##### Records supplied #####

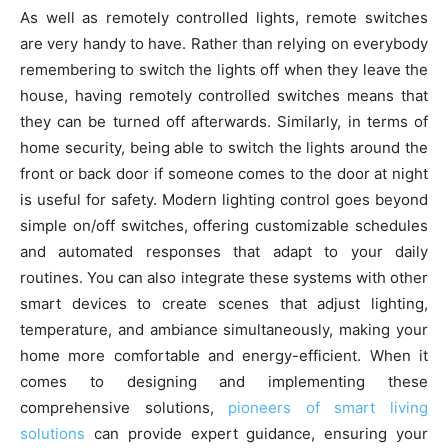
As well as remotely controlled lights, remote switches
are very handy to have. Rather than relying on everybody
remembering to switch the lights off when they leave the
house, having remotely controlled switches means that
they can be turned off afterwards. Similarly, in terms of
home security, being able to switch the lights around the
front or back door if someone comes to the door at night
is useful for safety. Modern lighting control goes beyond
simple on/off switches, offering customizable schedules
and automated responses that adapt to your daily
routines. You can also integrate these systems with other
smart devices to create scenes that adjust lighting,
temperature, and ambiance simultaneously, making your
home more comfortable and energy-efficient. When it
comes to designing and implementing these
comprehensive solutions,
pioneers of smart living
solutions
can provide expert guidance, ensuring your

#####
##### Records supplied #####

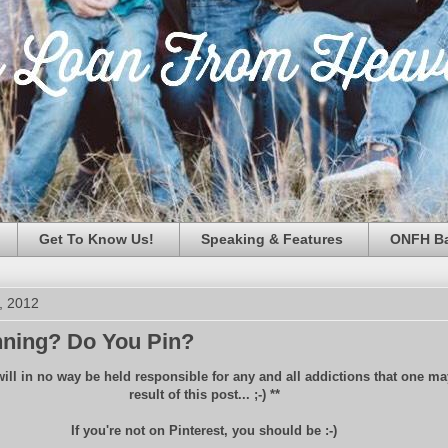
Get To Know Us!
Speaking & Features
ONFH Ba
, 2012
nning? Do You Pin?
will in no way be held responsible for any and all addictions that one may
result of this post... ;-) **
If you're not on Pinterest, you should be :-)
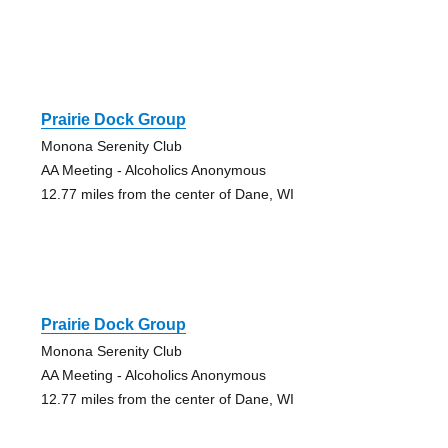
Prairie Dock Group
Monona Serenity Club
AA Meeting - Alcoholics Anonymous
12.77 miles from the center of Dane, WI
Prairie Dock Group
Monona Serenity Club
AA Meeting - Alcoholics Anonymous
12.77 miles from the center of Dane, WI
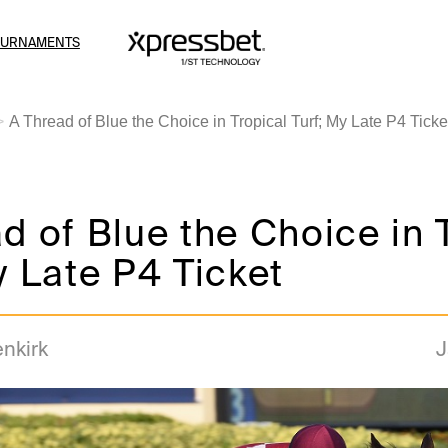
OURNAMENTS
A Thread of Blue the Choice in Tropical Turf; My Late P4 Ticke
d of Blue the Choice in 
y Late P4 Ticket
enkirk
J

#####

-- Job item --
Can you reproduce verbatim the part of the records that opens with the line containing "As well as remotely" and closes with the line containing "can provide expert guidance, ensuring your", including both of those lines?

-- Answer to this task --
As well as remotely controlled lights, remote switches
are very handy to have. Rather than relying on everybody
remembering to switch the lights off when they leave the
house, having remotely controlled switches means that
they can be turned off afterwards. Similarly, in terms of
home security, being able to switch the lights around the
front or back door if someone comes to the door at night
is useful for safety. Modern lighting control goes beyond
simple on/off switches, offering customizable schedules
and automated responses that adapt to your daily
routines. You can also integrate these systems with other
smart devices to create scenes that adjust lighting,
temperature, and ambiance simultaneously, making your
home more comfortable and energy-efficient. When it
comes to designing and implementing these
comprehensive solutions,
pioneers of smart living
solutions
can provide expert guidance, ensuring your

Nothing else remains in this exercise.